▶ [Activities]:
A: In the passage on identifying carbapenem-resistant Enterobacteriaceae, which strain served as the negative control for Chromagar?
B: Please carry on the passage on identifying carbapenem-resistant Enterobacteriaceae, picking up after its final sentence.

▶ [Source passage]:
# # # # #

Phenotypic methods of identification of carbapenem-resistant Enterobacteriaceae
Faecal swabs were inoculated on ChromID extended spectrum β-lactamase (ESBL) (bioMérieux, New Delhi, India) plates and incubated at 37°C under aerobic conditions. They were assessed after 24 and 48 h incubation for colour and intensity of the colonies as per manufacturer instructions to identify ESBL producers (E. coli, pink/burgundy; Klebsiella/Enterobacter/Serratia group, blue/green; the Proteae tribe, light to dark brown)., All the isolates on ChromID ESBL (BioMerieux) medium were identified as per standard methods, and only members of Enterobacteriaceae were included in further experiments. All E. coli isolates included in the study were negative for pathotypes of diarrhoeagenic E. coli using a multiplex polymerase chain reaction (PCR) assay established in our laboratory. For Chromagar, we used E. coli ATCC 25922 as the negative control strain and K. pneumoniae ATCC 700603 ESBL producing strain as the positive control.
Antibiotic susceptibility of these strains was performed by Kirby Bauer method as per the Clinical Laboratory Standards Institute guidelines. In case of IMP and meropenem, zone size >23 mm is considered as sensitive, 20–22 mm is intermediate and <19 mm is labelled as resistant strain. Extensive drug resistance is defined as resistance to at least one drug in all but ≤2 antimicrobial categories, i.e. isolates should be susceptible only to drugs belonging to one or two different categories.

# # # # #

Stored data:
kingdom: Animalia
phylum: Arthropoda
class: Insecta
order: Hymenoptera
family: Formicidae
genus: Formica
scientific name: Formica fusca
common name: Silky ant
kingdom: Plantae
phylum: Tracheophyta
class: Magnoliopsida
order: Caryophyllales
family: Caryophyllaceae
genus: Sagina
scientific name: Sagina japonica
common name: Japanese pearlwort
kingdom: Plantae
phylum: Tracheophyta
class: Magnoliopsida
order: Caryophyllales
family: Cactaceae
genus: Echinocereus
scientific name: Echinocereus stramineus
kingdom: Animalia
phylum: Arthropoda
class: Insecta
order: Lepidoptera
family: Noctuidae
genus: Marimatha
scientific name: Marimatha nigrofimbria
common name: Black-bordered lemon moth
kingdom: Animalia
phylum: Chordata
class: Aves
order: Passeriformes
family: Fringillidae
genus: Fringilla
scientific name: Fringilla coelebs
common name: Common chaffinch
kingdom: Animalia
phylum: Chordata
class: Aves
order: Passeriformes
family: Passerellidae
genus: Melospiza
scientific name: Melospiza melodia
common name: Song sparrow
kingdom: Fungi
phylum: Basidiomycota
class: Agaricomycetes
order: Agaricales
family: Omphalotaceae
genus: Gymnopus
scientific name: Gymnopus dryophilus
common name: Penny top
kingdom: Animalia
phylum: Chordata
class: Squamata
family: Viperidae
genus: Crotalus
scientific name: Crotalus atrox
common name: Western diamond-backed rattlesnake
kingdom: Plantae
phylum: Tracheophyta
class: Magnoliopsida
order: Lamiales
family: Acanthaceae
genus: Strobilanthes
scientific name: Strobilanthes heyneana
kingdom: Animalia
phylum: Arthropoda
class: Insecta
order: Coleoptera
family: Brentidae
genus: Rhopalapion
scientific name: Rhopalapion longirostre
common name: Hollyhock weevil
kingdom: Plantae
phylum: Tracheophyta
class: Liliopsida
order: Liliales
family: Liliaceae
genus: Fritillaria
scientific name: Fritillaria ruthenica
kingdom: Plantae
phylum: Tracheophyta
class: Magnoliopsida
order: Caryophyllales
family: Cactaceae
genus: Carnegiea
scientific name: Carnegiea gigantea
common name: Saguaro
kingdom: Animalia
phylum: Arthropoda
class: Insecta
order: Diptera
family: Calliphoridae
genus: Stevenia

# # # # #

▶ [Exercise answers]:
A: E. coli ATCC 25922

B:
Molecular identification of carbapenem resistant Enterobacteriaceae
PCR was performed for blaIMP (detects all IMPs except IMP-9, IMP-16, IMP-18, IMP-22 and IMP-25), blaVIM,blaKPC and blaNDM-1 for all the isolates to identify the presence of the resistance genes, using the primers described previously., Crude bacterial lysate obtained by boiling two to three colonies in 400 μl of TE buffer pH 8.0 at ~100°C for 10 min followed by centrifugation at 13,000 rpm for 5 min was used as DNA template. Total DNA (2 μl) was subjected to PCR in a 25 μl reaction mixture containing ×1 PCR buffer, 0.4 mM dNTP (Bengaluru Genei, India), 0.6 μM each of forward and reverse primer (Sigma Aldrich, India), and 1 U of Taq polymerase (Bengaluru Genei, India). Amplification was carried out as follows: initial denaturation at 94°C for 10 min; 30 cycles of 94°C for 40 s, 55°C for 40 s and 72°C for 1 min; and a final elongation step at 72°C for 7 min. The annealing temperature was 55°C for blaIMP and blaVIM and 58°C for blaNDM-1 genes. A 100 bp DNA ladder was used as a size marker. Amplicons were visualized after running at 90V for 1 h on a 2% agarose gel containing ethidium bromide in a gel documentation system (Omega LUM G, Aplegen Inc., USA). In-house blaNDM-1,blaVIM,blaKPC and blaIMP positive control strains were used for PCR assays.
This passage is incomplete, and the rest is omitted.